Exhibition Information

Artist: Carmina Correa
Exhibition: A Beach in Symmetry and A Breach in Symmetry
Media: Mixed Media, Sugar
Gallery: CSULB School of Art, Gatov West, Gatov East
Website: N/A
Instagram: N/A

About the Artist

0018Carmina Correa is an undergraduate student in the CSULB School of Art working towards her BFA in sculpture. This is her final year here and she would like to go to graduate school eventually at either UCSD, UCI, or UCB because they are great research schools. Carmina’s professional career goal is fabricating for other artists. She works in 3D modeling and has taken a 14in scale model and made it 14ft and would like to continue doing that kind of stuff. This gallery is a collection of works between three artists and within it, two belong to Carmina: the sugar piece and the confessional box. These pieces are inspired by Carmina’s Filipino-American background and her being Type 2 Diabetic. This is her first gallery within the student galleries, but has done many others.
----------------
Work order a:
According to the exhibition page, what degree is Carmina Correa working toward?
The rows that follow are unrelated to the exhibition page.
----------------
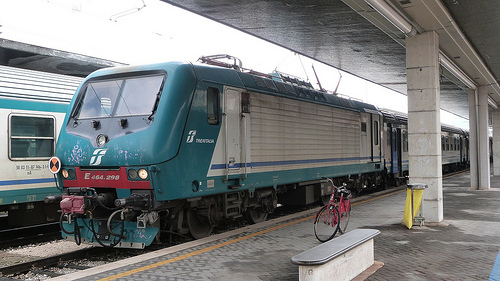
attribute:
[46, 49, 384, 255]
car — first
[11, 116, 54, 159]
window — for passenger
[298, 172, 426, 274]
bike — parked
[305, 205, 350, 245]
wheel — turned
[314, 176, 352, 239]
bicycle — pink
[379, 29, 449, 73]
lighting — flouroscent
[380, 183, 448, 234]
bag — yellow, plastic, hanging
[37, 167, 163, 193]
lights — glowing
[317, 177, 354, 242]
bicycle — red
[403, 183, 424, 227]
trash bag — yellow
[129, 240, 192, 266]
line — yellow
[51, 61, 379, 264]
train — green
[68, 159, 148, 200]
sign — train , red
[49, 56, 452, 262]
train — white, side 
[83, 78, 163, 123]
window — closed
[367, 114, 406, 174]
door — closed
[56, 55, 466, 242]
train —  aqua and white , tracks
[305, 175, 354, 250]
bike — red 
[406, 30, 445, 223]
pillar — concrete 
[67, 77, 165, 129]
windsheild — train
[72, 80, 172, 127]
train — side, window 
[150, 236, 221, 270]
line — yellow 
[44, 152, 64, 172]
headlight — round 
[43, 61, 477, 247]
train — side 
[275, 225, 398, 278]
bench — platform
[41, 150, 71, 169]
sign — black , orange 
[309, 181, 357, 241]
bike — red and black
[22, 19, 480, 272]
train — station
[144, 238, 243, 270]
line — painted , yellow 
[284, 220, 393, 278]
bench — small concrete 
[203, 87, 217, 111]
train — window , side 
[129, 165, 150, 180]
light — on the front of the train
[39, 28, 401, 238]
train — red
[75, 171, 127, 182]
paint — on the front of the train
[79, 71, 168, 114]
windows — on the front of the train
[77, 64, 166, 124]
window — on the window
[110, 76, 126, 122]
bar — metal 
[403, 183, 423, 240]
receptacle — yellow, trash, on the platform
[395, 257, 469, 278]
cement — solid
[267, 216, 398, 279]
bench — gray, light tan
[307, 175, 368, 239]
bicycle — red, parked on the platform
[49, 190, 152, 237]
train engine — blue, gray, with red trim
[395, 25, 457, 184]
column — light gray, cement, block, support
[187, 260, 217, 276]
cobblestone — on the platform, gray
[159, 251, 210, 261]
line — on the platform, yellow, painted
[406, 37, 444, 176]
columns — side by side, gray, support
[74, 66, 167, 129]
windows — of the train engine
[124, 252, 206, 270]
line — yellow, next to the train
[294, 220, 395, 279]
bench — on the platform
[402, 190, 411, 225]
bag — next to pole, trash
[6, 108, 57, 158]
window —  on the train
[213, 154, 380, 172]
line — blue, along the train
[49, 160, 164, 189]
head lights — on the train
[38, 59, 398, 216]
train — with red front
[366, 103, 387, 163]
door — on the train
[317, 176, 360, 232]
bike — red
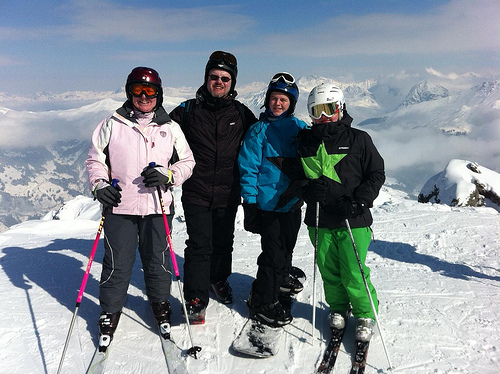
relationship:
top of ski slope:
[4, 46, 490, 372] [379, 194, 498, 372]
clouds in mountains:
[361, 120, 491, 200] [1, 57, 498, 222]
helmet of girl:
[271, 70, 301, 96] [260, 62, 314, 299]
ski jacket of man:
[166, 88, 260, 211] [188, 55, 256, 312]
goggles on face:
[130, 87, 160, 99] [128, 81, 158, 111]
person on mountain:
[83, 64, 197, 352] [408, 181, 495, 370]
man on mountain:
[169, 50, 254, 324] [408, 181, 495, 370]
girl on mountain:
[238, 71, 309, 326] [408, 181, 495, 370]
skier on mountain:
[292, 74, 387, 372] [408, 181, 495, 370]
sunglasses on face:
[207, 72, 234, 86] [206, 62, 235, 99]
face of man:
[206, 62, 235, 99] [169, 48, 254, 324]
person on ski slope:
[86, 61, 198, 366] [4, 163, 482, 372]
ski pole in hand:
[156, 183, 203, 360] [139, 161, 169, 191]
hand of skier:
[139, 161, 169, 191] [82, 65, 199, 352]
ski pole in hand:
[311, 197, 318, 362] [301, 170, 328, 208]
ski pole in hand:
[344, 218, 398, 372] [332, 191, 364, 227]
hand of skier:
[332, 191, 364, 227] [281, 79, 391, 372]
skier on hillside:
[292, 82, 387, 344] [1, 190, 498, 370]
----------------
Work order b:
Copy the lines of the rows verbatim, starting at the line that contains "[305, 175, 354, 250]" and ending at the line that contains "bench — platform", with both of those lines included.

Answer section a:
A BFA in sculpture.

Answer section b:
[305, 175, 354, 250]
bike — red 
[406, 30, 445, 223]
pillar — concrete 
[67, 77, 165, 129]
windsheild — train
[72, 80, 172, 127]
train — side, window 
[150, 236, 221, 270]
line — yellow 
[44, 152, 64, 172]
headlight — round 
[43, 61, 477, 247]
train — side 
[275, 225, 398, 278]
bench — platform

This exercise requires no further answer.